BEGIN TASK MATERIAL

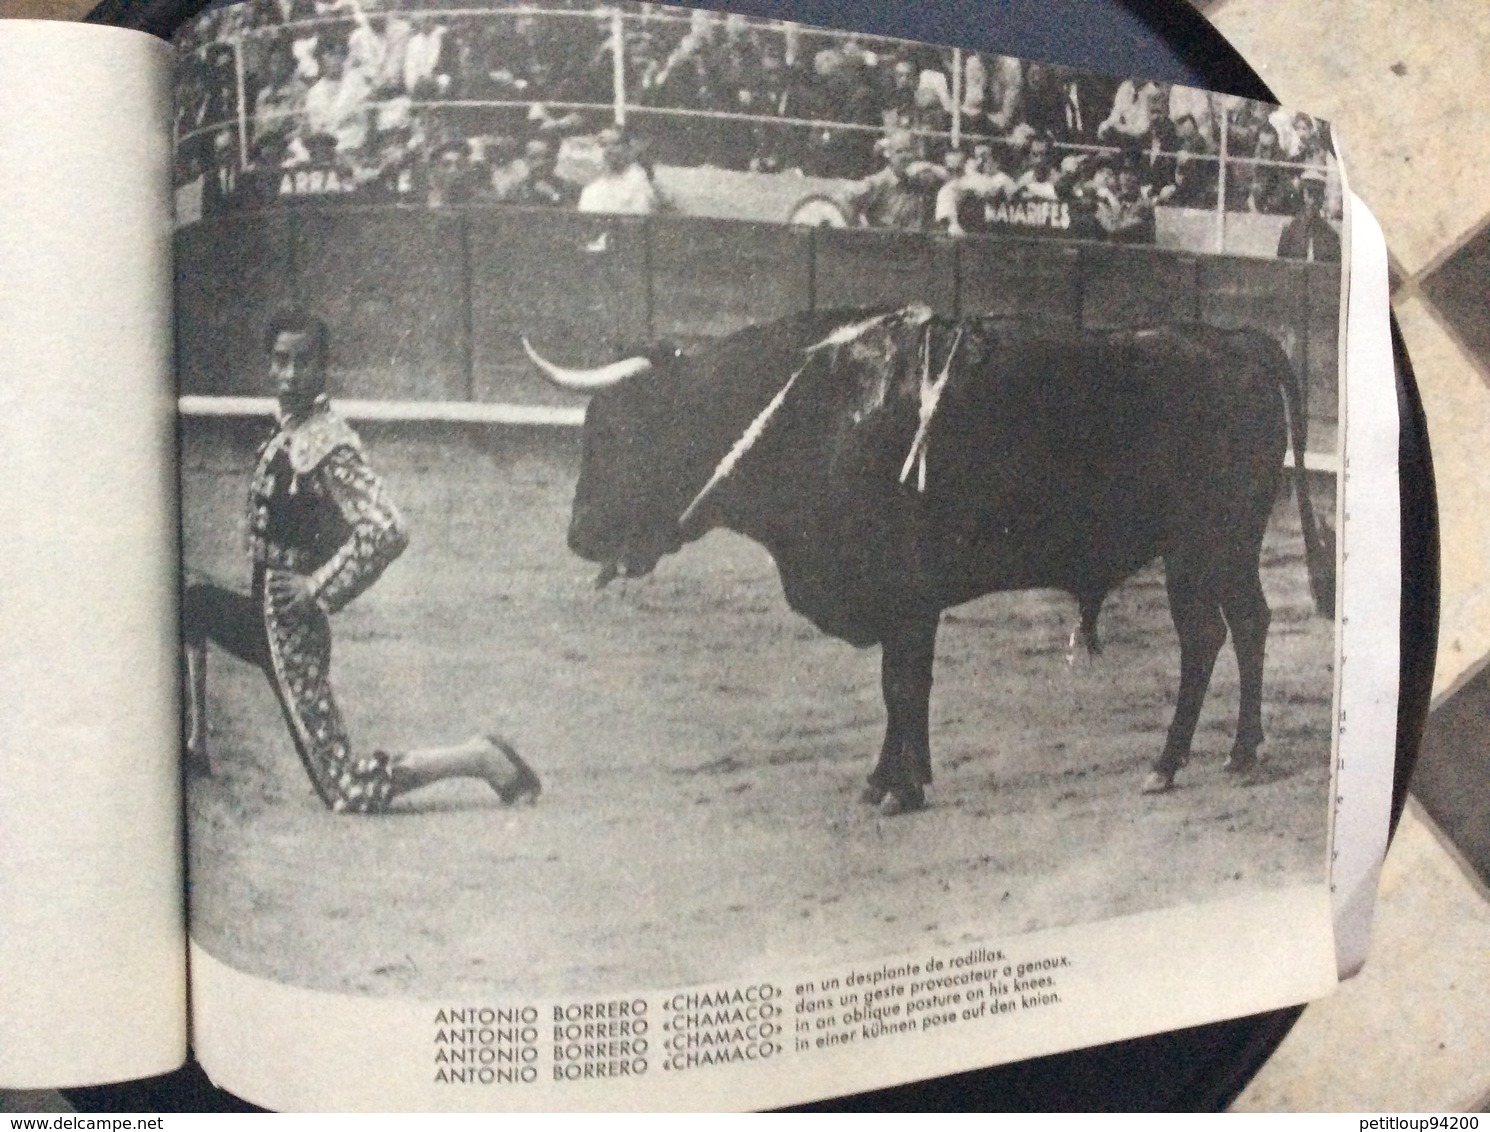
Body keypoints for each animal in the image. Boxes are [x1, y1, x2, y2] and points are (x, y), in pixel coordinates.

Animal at [521, 302, 1329, 816]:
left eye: (625, 432)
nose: (577, 534)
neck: (816, 415)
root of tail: (1239, 342)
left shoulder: (905, 596)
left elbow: (901, 686)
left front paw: (904, 789)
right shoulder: (899, 605)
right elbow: (898, 689)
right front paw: (887, 779)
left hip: (1210, 542)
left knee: (1224, 633)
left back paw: (1199, 759)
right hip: (1208, 550)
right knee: (1229, 631)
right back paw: (1208, 757)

END TASK MATERIAL

## INSTRUCTIONS TO FOLLOW
Print each of the records above exactly as written, leaving no picture in the copy.

## RESULT
Body keypoints for each animal in the image. Boxes are [x1, y1, x2, y2] and points are (x, y), in pixel coordinates.

Animal at [521, 302, 1329, 816]:
left eye: (625, 432)
nose: (577, 534)
neck: (816, 415)
root of tail: (1239, 342)
left shoulder: (905, 596)
left elbow: (901, 686)
left front paw: (904, 789)
right shoulder: (899, 605)
right elbow: (898, 689)
right front paw: (887, 779)
left hip: (1210, 542)
left knee: (1224, 633)
left back paw: (1199, 759)
right hip: (1208, 550)
right knee: (1229, 631)
right back paw: (1208, 757)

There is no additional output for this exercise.